↓
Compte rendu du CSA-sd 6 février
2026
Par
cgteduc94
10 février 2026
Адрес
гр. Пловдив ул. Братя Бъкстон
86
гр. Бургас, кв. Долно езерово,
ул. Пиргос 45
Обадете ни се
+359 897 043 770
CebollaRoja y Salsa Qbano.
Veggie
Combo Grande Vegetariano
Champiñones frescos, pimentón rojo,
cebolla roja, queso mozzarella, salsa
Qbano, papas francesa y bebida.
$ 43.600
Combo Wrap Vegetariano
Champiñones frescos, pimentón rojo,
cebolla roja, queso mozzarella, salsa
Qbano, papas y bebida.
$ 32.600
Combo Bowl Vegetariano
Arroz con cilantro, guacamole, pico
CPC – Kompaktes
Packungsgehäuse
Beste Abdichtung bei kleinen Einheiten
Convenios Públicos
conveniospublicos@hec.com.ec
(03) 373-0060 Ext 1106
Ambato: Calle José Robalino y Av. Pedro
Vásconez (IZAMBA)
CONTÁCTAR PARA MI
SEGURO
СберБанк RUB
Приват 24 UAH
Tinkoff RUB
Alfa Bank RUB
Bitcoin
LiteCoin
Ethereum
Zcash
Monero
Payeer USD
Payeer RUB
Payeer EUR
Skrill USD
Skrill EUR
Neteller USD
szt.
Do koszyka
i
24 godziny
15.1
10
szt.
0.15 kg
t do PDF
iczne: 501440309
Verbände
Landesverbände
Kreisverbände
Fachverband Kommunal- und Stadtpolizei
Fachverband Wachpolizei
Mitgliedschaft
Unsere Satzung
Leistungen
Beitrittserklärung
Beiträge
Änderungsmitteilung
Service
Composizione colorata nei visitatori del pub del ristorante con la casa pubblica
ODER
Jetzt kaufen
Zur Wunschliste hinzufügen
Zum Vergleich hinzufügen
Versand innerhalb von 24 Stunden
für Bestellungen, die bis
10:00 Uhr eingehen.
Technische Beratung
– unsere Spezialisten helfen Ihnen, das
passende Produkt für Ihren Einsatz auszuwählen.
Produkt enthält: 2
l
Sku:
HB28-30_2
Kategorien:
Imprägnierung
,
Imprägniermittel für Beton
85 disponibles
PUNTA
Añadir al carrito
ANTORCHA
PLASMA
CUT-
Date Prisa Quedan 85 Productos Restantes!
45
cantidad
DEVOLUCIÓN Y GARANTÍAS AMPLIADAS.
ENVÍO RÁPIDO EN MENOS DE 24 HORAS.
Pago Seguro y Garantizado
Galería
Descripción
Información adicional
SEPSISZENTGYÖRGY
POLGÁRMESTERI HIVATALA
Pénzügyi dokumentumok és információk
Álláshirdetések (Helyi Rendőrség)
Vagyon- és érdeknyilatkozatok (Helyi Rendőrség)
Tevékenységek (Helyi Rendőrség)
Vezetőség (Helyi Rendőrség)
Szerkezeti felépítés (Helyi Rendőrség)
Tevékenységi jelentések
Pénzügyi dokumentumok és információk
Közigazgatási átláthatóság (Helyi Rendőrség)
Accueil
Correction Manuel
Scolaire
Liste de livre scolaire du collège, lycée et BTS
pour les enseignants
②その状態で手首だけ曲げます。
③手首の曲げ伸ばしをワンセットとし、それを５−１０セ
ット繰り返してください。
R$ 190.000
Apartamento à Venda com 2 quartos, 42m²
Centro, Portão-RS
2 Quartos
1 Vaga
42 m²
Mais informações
↑
Retype every line of the listing above without changing any of them.

Compte rendu du CSA-sd 6 février
2026
Par
cgteduc94
10 février 2026
Адрес
гр. Пловдив ул. Братя Бъкстон
86
гр. Бургас, кв. Долно езерово,
ул. Пиргос 45
Обадете ни се
+359 897 043 770
CebollaRoja y Salsa Qbano.
Veggie
Combo Grande Vegetariano
Champiñones frescos, pimentón rojo,
cebolla roja, queso mozzarella, salsa
Qbano, papas francesa y bebida.
$ 43.600
Combo Wrap Vegetariano
Champiñones frescos, pimentón rojo,
cebolla roja, queso mozzarella, salsa
Qbano, papas y bebida.
$ 32.600
Combo Bowl Vegetariano
Arroz con cilantro, guacamole, pico
CPC – Kompaktes
Packungsgehäuse
Beste Abdichtung bei kleinen Einheiten
Convenios Públicos
conveniospublicos@hec.com.ec
(03) 373-0060 Ext 1106
Ambato: Calle José Robalino y Av. Pedro
Vásconez (IZAMBA)
CONTÁCTAR PARA MI
SEGURO
СберБанк RUB
Приват 24 UAH
Tinkoff RUB
Alfa Bank RUB
Bitcoin
LiteCoin
Ethereum
Zcash
Monero
Payeer USD
Payeer RUB
Payeer EUR
Skrill USD
Skrill EUR
Neteller USD
szt.
Do koszyka
i
24 godziny
15.1
10
szt.
0.15 kg
t do PDF
iczne: 501440309
Verbände
Landesverbände
Kreisverbände
Fachverband Kommunal- und Stadtpolizei
Fachverband Wachpolizei
Mitgliedschaft
Unsere Satzung
Leistungen
Beitrittserklärung
Beiträge
Änderungsmitteilung
Service
Composizione colorata nei visitatori del pub del ristorante con la casa pubblica
ODER
Jetzt kaufen
Zur Wunschliste hinzufügen
Zum Vergleich hinzufügen
Versand innerhalb von 24 Stunden
für Bestellungen, die bis
10:00 Uhr eingehen.
Technische Beratung
– unsere Spezialisten helfen Ihnen, das
passende Produkt für Ihren Einsatz auszuwählen.
Produkt enthält: 2
l
Sku:
HB28-30_2
Kategorien:
Imprägnierung
,
Imprägniermittel für Beton
85 disponibles
PUNTA
Añadir al carrito
ANTORCHA
PLASMA
CUT-
Date Prisa Quedan 85 Productos Restantes!
45
cantidad
DEVOLUCIÓN Y GARANTÍAS AMPLIADAS.
ENVÍO RÁPIDO EN MENOS DE 24 HORAS.
Pago Seguro y Garantizado
Galería
Descripción
Información adicional
SEPSISZENTGYÖRGY
POLGÁRMESTERI HIVATALA
Pénzügyi dokumentumok és információk
Álláshirdetések (Helyi Rendőrség)
Vagyon- és érdeknyilatkozatok (Helyi Rendőrség)
Tevékenységek (Helyi Rendőrség)
Vezetőség (Helyi Rendőrség)
Szerkezeti felépítés (Helyi Rendőrség)
Tevékenységi jelentések
Pénzügyi dokumentumok és információk
Közigazgatási átláthatóság (Helyi Rendőrség)
Accueil
Correction Manuel
Scolaire
Liste de livre scolaire du collège, lycée et BTS
pour les enseignants
②その状態で手首だけ曲げます。
③手首の曲げ伸ばしをワンセットとし、それを５−１０セ
ット繰り返してください。
R$ 190.000
Apartamento à Venda com 2 quartos, 42m²
Centro, Portão-RS
2 Quartos
1 Vaga
42 m²
Mais informações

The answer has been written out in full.